Canada Study Visas Drop 48%, 1 Lakh Fewer Permits Issued in 2024
- Canada issued just 267,890 study permits in 2024 - a 48% year-on-year drop.
- Approval rate fell to 33% in early 2025; Indian student permits declined 31%.
- Caps, attestation rules, and tighter PGWP limits are reshaping demand across campuses.
Canadian immigration officials only approved 267,890 new study permits in 2024, which is a dramatic decrease of 48 percent since last year - and almost 100,000 permits below the stated IRCC target of 364,000. This reduction is largely due to a federal cap on new international enrollments which was implemented in early 2024 as a measured response to housing and public services stressors.

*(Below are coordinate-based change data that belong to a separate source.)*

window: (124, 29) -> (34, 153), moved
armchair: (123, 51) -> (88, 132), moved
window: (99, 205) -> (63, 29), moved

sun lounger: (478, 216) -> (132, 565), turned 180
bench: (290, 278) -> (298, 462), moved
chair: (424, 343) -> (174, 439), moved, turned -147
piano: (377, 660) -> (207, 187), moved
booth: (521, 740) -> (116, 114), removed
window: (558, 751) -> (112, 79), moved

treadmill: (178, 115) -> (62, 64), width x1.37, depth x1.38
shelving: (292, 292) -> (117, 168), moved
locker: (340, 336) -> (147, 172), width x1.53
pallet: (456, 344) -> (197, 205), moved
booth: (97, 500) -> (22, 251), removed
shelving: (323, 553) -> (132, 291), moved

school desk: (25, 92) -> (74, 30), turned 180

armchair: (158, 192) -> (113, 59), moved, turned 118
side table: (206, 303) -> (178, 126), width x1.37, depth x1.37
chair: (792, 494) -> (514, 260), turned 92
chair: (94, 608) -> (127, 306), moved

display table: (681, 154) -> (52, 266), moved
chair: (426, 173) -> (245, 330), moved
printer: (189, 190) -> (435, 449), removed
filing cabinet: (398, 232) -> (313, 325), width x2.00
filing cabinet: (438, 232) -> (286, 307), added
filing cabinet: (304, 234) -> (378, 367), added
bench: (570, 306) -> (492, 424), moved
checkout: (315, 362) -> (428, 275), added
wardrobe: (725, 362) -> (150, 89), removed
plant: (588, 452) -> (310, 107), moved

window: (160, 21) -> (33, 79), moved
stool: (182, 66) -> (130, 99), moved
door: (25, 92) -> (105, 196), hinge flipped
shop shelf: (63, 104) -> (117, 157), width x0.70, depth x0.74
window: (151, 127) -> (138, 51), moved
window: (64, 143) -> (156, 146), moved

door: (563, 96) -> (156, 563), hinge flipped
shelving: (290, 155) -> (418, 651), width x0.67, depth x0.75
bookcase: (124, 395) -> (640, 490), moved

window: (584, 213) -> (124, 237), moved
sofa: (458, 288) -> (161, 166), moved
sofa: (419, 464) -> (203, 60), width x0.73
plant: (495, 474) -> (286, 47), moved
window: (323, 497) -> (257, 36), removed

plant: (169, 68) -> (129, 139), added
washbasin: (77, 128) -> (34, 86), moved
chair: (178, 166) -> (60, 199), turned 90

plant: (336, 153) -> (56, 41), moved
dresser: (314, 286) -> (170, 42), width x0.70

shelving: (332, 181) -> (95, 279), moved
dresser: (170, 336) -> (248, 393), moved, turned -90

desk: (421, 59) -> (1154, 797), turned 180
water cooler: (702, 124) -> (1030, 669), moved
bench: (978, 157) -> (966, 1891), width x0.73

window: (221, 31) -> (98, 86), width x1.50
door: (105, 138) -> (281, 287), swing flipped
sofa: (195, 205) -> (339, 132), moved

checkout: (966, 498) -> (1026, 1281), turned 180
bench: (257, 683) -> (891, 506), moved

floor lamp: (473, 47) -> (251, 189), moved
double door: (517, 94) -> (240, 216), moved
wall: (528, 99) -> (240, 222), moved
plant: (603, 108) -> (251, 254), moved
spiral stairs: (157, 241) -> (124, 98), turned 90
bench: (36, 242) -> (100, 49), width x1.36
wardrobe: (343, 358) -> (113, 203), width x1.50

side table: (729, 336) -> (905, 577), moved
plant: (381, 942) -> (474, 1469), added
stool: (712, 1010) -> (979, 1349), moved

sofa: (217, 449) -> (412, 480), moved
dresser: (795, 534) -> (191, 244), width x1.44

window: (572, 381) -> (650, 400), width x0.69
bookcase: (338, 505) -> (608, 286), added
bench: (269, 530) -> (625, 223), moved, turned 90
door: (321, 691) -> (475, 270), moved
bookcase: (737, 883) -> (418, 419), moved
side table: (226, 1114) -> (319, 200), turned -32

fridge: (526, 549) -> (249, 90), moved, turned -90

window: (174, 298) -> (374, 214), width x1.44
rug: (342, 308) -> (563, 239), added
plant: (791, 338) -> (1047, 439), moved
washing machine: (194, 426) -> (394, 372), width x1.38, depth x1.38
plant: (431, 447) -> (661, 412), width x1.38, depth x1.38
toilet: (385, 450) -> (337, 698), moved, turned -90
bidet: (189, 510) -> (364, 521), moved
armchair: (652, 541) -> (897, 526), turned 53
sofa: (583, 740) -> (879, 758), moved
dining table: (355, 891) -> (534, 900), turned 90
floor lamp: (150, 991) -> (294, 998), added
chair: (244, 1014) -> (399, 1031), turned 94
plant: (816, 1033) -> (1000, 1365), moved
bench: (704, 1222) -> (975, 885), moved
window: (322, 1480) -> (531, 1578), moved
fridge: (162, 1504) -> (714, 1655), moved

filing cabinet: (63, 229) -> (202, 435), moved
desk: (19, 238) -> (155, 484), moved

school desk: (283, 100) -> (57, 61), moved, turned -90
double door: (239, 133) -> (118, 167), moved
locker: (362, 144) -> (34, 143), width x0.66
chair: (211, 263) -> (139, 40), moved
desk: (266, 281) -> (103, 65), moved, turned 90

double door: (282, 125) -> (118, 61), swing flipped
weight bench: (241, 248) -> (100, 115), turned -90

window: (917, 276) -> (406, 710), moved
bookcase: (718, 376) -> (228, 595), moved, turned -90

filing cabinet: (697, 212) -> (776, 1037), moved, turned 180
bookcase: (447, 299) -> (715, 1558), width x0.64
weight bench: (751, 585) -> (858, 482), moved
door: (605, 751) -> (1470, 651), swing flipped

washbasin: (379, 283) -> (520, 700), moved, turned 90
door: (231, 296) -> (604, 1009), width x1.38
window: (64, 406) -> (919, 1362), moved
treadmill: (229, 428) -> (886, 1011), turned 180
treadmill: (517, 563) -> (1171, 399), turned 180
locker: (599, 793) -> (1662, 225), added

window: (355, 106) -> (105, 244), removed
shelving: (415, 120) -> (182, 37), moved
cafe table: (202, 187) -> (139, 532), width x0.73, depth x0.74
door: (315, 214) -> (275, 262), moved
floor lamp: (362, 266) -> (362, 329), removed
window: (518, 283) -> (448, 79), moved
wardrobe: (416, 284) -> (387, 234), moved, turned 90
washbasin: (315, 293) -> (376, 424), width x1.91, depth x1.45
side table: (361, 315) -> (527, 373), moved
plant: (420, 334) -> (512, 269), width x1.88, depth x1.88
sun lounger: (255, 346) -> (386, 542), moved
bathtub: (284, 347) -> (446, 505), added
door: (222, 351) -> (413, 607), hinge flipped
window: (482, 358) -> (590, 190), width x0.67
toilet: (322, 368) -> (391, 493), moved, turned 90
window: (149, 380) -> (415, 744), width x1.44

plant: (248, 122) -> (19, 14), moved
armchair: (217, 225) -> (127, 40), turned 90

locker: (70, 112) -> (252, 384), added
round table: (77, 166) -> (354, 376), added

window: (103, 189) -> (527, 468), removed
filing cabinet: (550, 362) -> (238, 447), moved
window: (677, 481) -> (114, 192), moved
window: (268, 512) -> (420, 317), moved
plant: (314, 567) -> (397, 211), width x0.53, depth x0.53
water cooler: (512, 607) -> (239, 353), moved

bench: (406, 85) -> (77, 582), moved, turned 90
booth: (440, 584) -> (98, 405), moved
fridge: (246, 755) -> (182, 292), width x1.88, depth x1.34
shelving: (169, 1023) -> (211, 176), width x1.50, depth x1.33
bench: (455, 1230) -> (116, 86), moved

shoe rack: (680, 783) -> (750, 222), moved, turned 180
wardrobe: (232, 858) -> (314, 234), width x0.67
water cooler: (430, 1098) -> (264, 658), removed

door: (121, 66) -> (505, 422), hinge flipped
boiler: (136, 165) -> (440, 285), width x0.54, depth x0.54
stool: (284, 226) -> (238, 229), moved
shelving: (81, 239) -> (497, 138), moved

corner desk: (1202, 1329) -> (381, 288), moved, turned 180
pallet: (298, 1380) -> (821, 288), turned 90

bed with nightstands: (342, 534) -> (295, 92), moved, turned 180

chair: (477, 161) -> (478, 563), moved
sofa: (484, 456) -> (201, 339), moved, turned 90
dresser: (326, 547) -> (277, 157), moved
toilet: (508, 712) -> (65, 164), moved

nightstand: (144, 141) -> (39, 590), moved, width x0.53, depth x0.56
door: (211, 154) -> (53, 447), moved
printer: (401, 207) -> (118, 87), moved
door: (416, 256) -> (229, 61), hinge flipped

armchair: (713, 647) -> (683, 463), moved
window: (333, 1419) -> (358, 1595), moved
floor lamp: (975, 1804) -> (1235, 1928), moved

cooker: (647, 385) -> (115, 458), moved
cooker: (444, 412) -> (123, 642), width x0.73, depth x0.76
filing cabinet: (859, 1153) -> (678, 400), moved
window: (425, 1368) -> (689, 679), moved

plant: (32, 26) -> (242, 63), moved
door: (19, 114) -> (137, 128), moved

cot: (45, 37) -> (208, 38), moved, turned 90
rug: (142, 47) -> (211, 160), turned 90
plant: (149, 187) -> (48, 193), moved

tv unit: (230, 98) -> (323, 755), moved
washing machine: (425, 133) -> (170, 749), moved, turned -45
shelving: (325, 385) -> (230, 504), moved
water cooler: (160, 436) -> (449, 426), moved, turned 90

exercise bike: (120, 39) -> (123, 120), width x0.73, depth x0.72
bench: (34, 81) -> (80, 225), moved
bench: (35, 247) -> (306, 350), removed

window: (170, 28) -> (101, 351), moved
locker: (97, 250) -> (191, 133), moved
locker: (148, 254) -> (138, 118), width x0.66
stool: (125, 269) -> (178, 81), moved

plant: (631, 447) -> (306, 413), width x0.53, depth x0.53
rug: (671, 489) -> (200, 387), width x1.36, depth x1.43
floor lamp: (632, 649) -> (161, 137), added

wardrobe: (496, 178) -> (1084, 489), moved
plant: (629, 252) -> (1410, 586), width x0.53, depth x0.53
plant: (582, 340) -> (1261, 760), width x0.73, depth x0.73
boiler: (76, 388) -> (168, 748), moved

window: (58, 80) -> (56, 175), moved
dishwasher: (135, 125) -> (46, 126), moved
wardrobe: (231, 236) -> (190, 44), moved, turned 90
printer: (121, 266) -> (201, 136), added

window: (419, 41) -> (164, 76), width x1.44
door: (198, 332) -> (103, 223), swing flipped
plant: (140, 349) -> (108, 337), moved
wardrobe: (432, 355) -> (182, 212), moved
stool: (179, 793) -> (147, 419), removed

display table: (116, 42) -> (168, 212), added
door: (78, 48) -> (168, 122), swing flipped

Application volumes decreased by almost a third (32%) - encompassing both the cap and the migration of focus on study opportunities from within Canada. The approval rates also fell - nearly 60 percent in 2023, to only 48 percent in circumstances with heightened selectivity and more stringent documentation that must be provided. Indian students were also disproportionately impacted: study permit issuances fell 31 percent year on year in Q1 2025, from 44,295 to 30,650 ports of entry permits, while levels of acceptable financial thresholds and provincial attestation rules were being enforced more strictly.
Also Read: UK Makes eVisas Mandatory for International Students and Workers
The downward trend carried on into 2025: from January to April study permit approval rates decreased even further to 33 percent (down from 48 percent), and the volume new students arriving decreased by around 56 percent (meaning total 2025 issuances will likely not exceed 165,000 – the lowest in a non-pandemic year since 2016.
The immigration clampdown affects not just postgraduate students, but their dependants too. Federal caps have tightened eligibility as well, directly affecting eligibility via Provincial or Territorial Attestation Letters (PAL/TAL) now required for master's and doctoral students. Moreover, restrictions on both post-study work permits and spouse eligibility have expanded the restrictions reducing Canada’s attractiveness as a pathway for residency.
The downstream effects are now visible: many Canadian institutions, from colleges to universities, have already indicated enrollment declines of 30–50 percent, with approximately 8,600 job losses—mostly in Ontario’s public colleges, the employment losses reflect the financial strain caused by the decline in international tuition revenue. Experts cautioned that ongoing uncertainty and drip-feed policy change are undermining Canada’s higher education strategy because decisions around policy need to be enacted in coherence and stability if Canada wants to remain competitive internationally regarding international enrolment.